Quantificação da produção de água - Embora as ações voltadas à recuperação físico-hídrica tragam diversos benefícios não apenas para a melhoria da quantidade e qualidade de água dos mananciais, mas também para o meio ambiente e para as populações como um todo, muitas vezes elas não são adotadas por dificuldades em se quantificar esses impactos.
A possibilidade de se mensurar a produção de água que pode resultar da recuperação físico-hídrica, explica o palestrante, viabiliza a gestão hidrológica, trazendo aos gestores públicos elementos que os capacitam a tomar decisões com maior consciência situacional.

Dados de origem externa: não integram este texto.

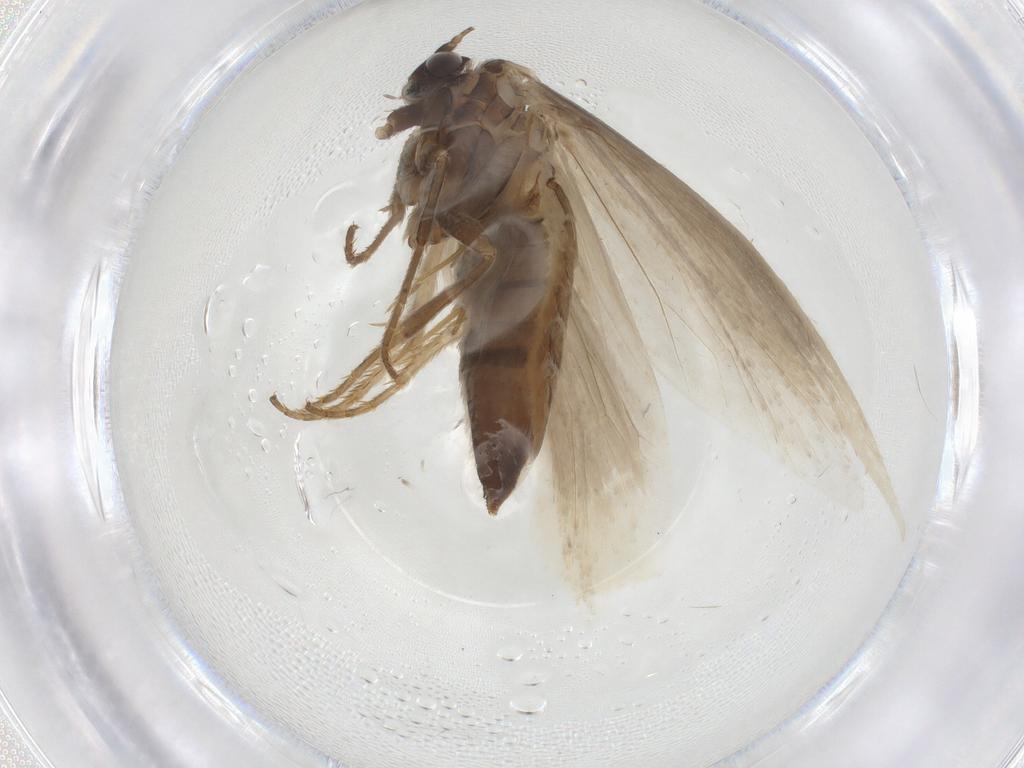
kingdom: Animalia
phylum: Arthropoda
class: Insecta
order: Lepidoptera
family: Tridentaformidae
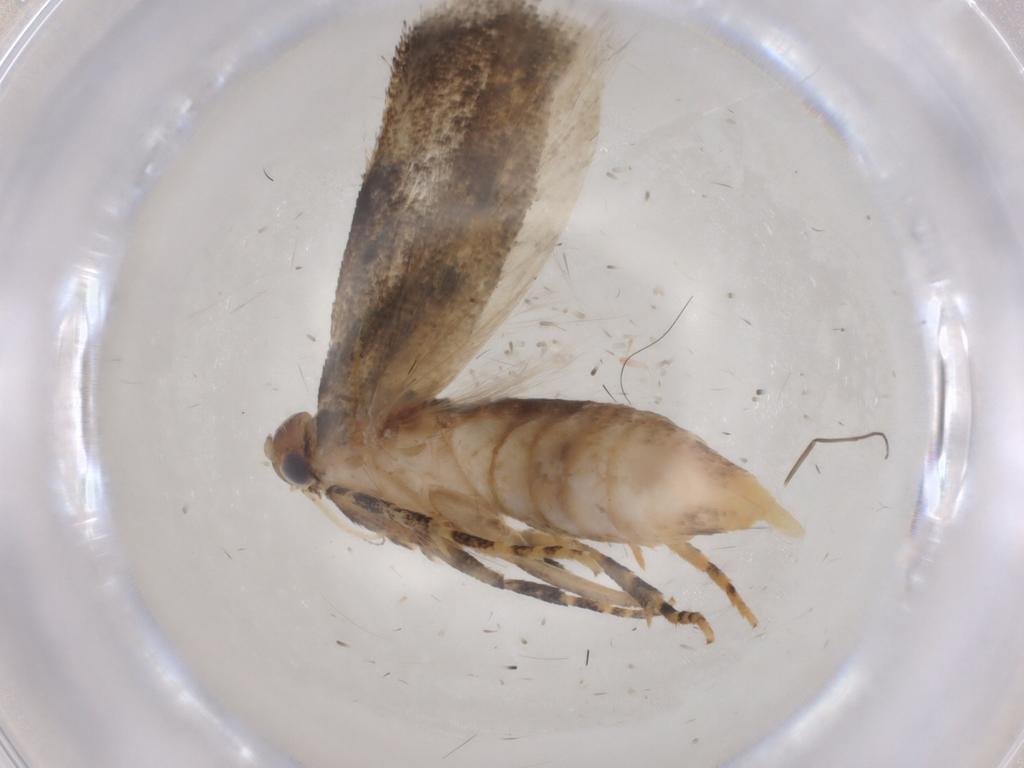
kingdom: Animalia
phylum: Arthropoda
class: Insecta
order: Lepidoptera
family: Gelechiidae
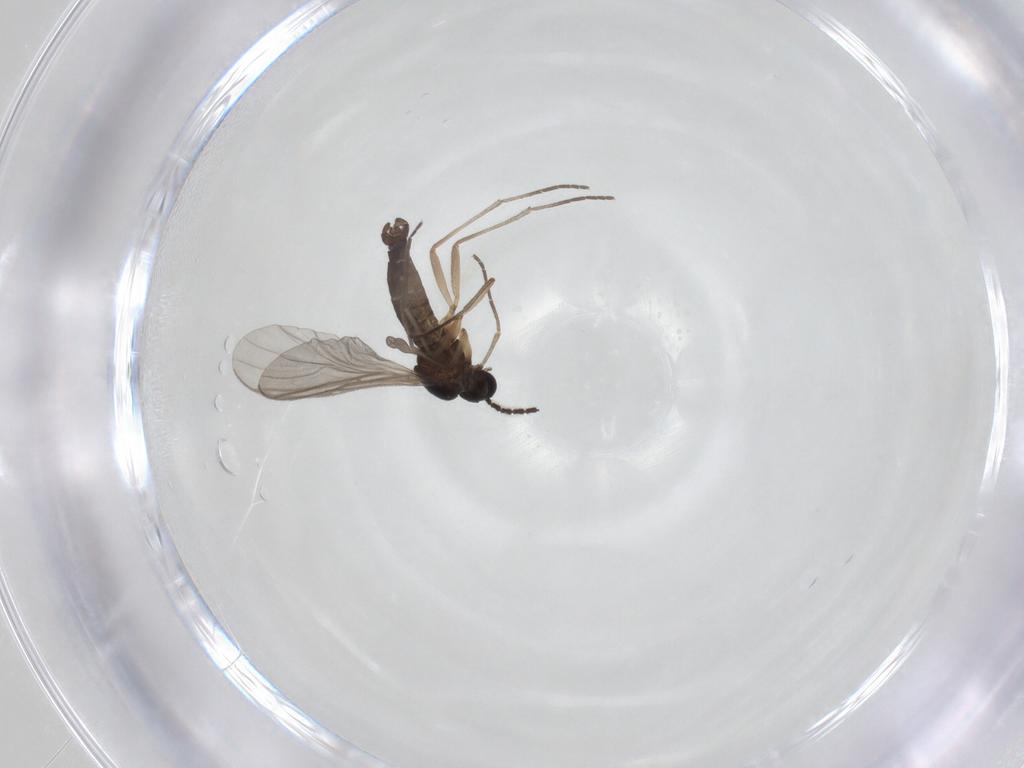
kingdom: Animalia
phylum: Arthropoda
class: Insecta
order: Diptera
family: Sciaridae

Para suprir essa lacuna, Calheiros desenvolveu uma modelagem de quantificação da produção de água, que leva em conta as características do terreno, da vegetação e das ações adotadas para se contabilizar o quanto de água é acumulada ou perdida no ciclo hidrológico, desde a precipitação até a recarga de águas subterrâneas.
"Essa estimativa é fundamental para um gestor poder optar, tanto se vai fazer a recuperação quanto se vai construir uma represa, bem como onde ele vai implementar as ações de recuperação físico-hídrica e quanto de área precisa ser recuperada para satisfazer a necessidade dele", afirmou.

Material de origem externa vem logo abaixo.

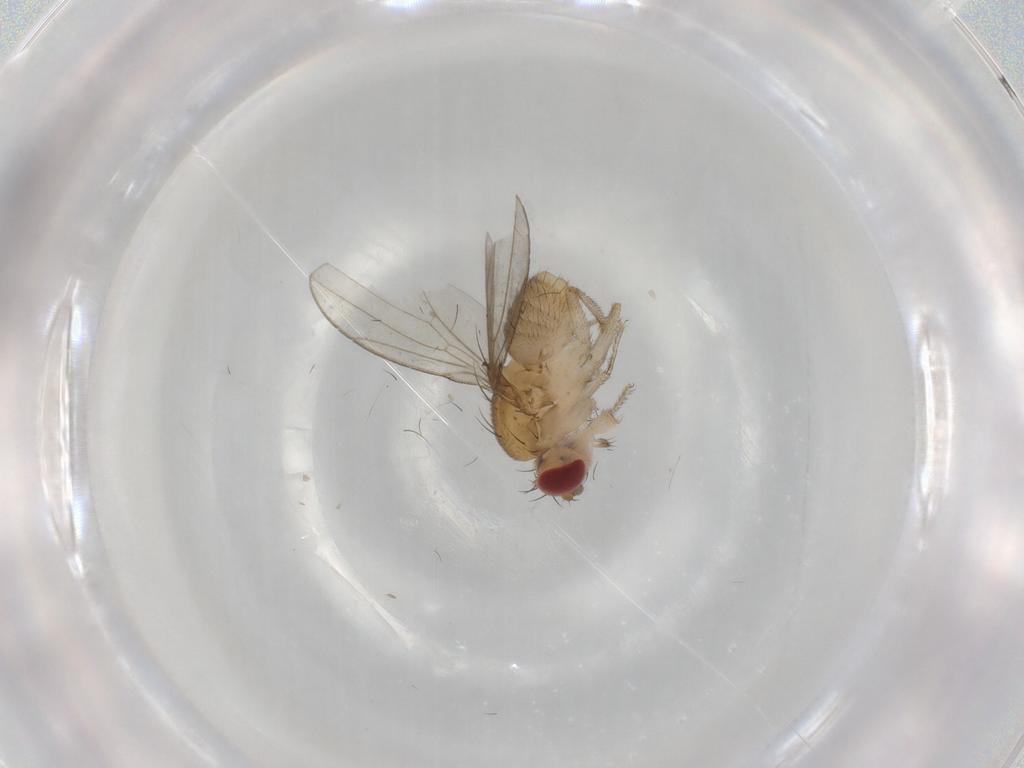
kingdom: Animalia
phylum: Arthropoda
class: Insecta
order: Diptera
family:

Dentre os diversos trabalhos e estudos desenvolvidos por Rinaldo de Oliveira Calheiros, está a estruturação de um Plano de Autossuficiência Hídrica para a cidade de Vinhedo, com foco na recuperação das microbacias do município.

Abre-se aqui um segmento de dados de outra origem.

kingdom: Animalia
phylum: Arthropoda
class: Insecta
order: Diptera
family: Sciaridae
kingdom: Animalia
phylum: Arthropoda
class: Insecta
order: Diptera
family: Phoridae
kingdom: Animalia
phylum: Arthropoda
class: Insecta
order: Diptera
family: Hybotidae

Com base em dados e cálculos utilizados lá, ele fez uma transposição - apenas como exercício de reflexão e sem o rigor dos estudos em campo - para a bacia do Corumbataí, especificamente na área do Ribeirão Claro, em Rio Claro, e o trecho do Corumbataí que passa por Piracicaba. O resultado foi surpreendente: uma estimativa de produção de água suficiente para abastecer uma população de mais de 158 mil pessoas.
"Eu transformo essa vazão em equivalente populacional justamente para ficar mais fácil de visualizar o benefício, mas é evidente que são valores que devem ser efetivamente medidos quando se inicia o projeto, identificando cada um dos parâmetros de forma mais assertiva", ressalvou.
Durante a palestra, ele também falou sobre ações e iniciativas já implementadas na bacia do Corumbataí por diversos municípios, bem como sobre recursos que podem ser pleiteados por meio de editais, por exemplo, junto à Agência Reguladora Ares-PCJ.
Por fim, Calheiros destacou que, para que essas ações ganhem cada vez mais espaço, é indispensável que os gestores as conheçam e as levem em conta em suas tomadas de decisão:
"Grande parte das coisas que apresentamos aqui eram questionamentos, sempre foram questionamentos em relação à recuperação físico-hídrica, como, por exemplo, sobre o quanto de água que você vai produzir, o tempo de resposta disso, qual é a importância para as águas subterrâneas. Então, tem uma série de coisas que fomos desenvolvendo ao longo do tempo e que conseguimos respostas a questões que sempre vêm atormentando nosso meio científico e técnico, no âmbito de comitês de bacias, sobre a robustez dessa alternativa. Então, o que falta para os gestores, hoje, de forma generalizada, é o conhecimento disso".